Friday, November 28, 2008

Avoiding Working on My Paper


My paper is about cleaning, right. Ergo, first I must clean (and think about my project as I clean.) De-cluttering is a major step in cleaning. Sort and file those papers!

Plus cooking for the Thanksgiving meal that was yesterday. Trying to get some things done ahead of time. Look what I found as I was sorting! A recipe for Lemon Butter Mousse...sounds great. It will save my baking a pie and be a light and delicious conclusion to the traditional meal.

Halfway into making the mousse, I realized that it involved about four different bowls, whipping heavy cream, whipping egg whites, softening gelatin, squeezing fresh lemons, zesting said lemons (though that was easy, now that I have a posh zester/grater like Alkelda and Bede's). And, I discovered last evening, the mousse is by no means light!

I did not roast the traditional turkey but rather two free-range fresh roasting chickens. And peeling, by hand, the cloves of 5 heads of garlic to make the 40 clove roasting chicken from the Gourmet Cookbook. (We have a whole chicken left, but the clean-up from the one we ate was simple. Bones and grease and scraps were all bundled together. Issa took it all home for her personal coyote .)

Ricardo wondered if all the work was worth it? In one way the evening was a disappointment. Ricardo was tired and Terry's boys were wild and running through the house. They needed to go home. So it was not one of those evening where we just sat around the fire and talked. But I was glad to give the children a place to go for Thanksgiving, and Issa too, though she probably would have been just as happy to stay home because of the snow starting to fall. She is a California girl, after all, and I think most of her round-the-world travels took place in tropical climes.

Maybe today I can start on this project, but of course I will not be able to do my interviews until my little tape recorder arrives -I hope that will work better than taking notes. So far I have not taken notes at all. Sigh.

Saturday, November 15, 2008

A Lovely Gardening Blog

I have just discovered this blog: Nature Abhors a Garden. Wonderful inspiration. Today I wandered about the back garden, spreading a bit more straw and wondering about the winter season and next spring. What will survive? Will anything flourish? What an adventure!

I have been thinking about my master's project. And it has sent me to cleaning a bit. Hmmm. An interesting phenomenon. But Holly Koteen told me I would probably become more conscious of cleaning in my home life as I study it for my project.

I have returned to Rudolf Steiner's Knowledge of Higher Worlds which was required reading for my Foundation studies at Sunbridge. At the time I found it hard going. I have just started rereading it, so I don't know how it will progress, but so far I am finding it amazingly refreshing and understandable. Four years can make quite a difference - can it be only four years?????

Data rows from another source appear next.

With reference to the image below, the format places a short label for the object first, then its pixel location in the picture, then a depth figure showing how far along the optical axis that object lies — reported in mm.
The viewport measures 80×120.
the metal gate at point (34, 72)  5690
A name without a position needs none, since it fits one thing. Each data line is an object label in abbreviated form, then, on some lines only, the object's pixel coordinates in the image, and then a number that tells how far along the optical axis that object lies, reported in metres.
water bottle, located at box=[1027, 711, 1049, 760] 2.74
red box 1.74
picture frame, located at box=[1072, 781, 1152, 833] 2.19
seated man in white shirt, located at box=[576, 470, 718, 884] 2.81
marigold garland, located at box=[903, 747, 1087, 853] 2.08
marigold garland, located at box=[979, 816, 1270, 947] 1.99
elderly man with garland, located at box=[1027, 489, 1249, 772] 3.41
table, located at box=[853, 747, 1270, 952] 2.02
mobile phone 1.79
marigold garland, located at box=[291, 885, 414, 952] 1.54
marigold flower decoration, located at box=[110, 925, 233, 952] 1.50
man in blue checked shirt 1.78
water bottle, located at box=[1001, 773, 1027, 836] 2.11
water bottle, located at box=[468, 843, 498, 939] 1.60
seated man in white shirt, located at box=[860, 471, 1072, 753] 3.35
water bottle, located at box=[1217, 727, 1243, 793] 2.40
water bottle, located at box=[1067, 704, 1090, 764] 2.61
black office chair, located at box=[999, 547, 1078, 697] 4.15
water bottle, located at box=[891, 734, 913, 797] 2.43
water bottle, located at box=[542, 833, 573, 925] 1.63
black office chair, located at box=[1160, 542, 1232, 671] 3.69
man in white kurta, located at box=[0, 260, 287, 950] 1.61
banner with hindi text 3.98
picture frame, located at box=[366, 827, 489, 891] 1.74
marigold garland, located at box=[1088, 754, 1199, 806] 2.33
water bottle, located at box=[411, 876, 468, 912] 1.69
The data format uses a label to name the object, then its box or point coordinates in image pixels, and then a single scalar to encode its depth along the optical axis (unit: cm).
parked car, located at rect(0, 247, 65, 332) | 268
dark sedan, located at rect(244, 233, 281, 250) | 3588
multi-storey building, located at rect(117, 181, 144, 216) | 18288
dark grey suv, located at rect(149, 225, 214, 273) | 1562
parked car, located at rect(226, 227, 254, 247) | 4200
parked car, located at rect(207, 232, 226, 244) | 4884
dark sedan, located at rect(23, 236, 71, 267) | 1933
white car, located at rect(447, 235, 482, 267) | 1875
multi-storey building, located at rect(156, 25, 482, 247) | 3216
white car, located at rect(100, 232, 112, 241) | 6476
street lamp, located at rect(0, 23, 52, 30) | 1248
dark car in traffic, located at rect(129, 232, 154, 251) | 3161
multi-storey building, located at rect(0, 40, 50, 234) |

Now I understand why Ann Stahl had us choose a plant and observe it daily. My plant was the bronze fennel. I planted bronze fennel summer before last, but it died. This year I had better luck. It is frozen in the garden now, but I am hopeful that it will return next spring. That is a primary exercise - to observe burgeoning life and then decline and death - and rebirth - in Nature. An added insight now is the importance of developing an established root system. (I have also learned via Gail not to cut down perennials in the fall - the cut-off stems will act like straws, drawing any moisture down into the root system and rotting it out.) I hope I am developing established root systems - in a metaphoric sense, of course!

Tuesday, November 11, 2008

Martinmas: a Lament and a Vow

OK. How on earth am I going to write a master's paper if it takes me a month even to acknowledge that I have not completed my previous posting?

It is Martinmas. I want to take my little lantern into the world, with whatever light I can shed. I just read in Knowledge of Higher Worlds that an idea must not be sequestered as a treasure for oneself but become an ideal for the benefit of the earth.

I will TRY to do my part. I hereby request the aid of the angels.

I have just returned from Takoma Park. On November 9 was the memorial service for Jillian Raye, who crossed the threshold on November 2, All Soul's Day.